因為唐言軒忽然兩手拍在他臉上,還說:「你要是不聽話,我以後就不理你了!」
白雲賀驚愕片刻,隨後苦笑道:「這話要是對那傢伙說就好了。」
唐言軒鼓起雙頰,憤憤道:「哼,我才不會主動和他說半句話!」
白雲賀仍是苦笑,但心中的愁悵消散不少,他想,或許靜觀其變,才是保護唐言軒最好的辦法。他又在心裡默默感謝起了金冠玉。
不過白雲賀也發現一個漏洞,說是「不要衝動行事」,意思是他嘴上貧一貧應當無妨。當然他是不會再問唐言軒的。

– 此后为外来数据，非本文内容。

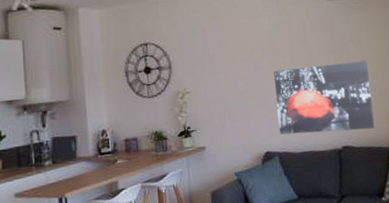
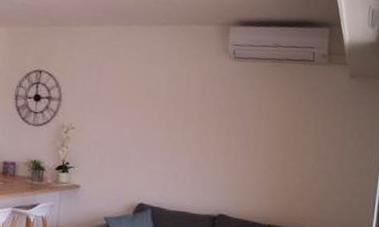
wall art: present [274,60,375,135] -> none [156,123,263,202]

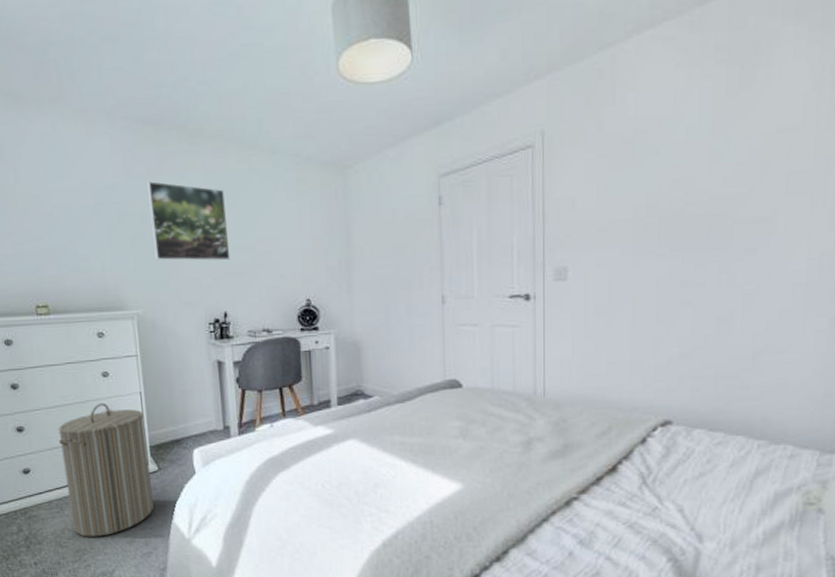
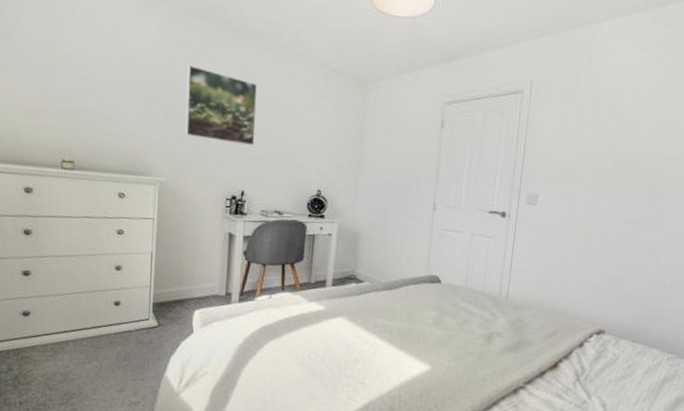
laundry hamper: present [58,403,154,537] -> none [63,257,152,383]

他又默默感謝起藍浩清與聶成華,他的「出言不遜」都是跟那倆學的。
白雲賀本來心情堪堪轉好,怎料唐言軒一個虛軟,他連忙將其攙住,急切問:「唐小三,你怎麼了!」
唐言軒面色慘白幾分,搖搖頭道:「陰氣太重,不大舒服而已。」
白雲賀大驚,趕忙攙著人坐下,卻也不知如何是好,只能讓唐言軒靠在懷裡,想說自己好歹是純陽體質,多少有些幫助吧?
美人在懷固然好,卻不願是趁人之危。
唐言軒並未拒絕,安安靜靜,虛軟無力。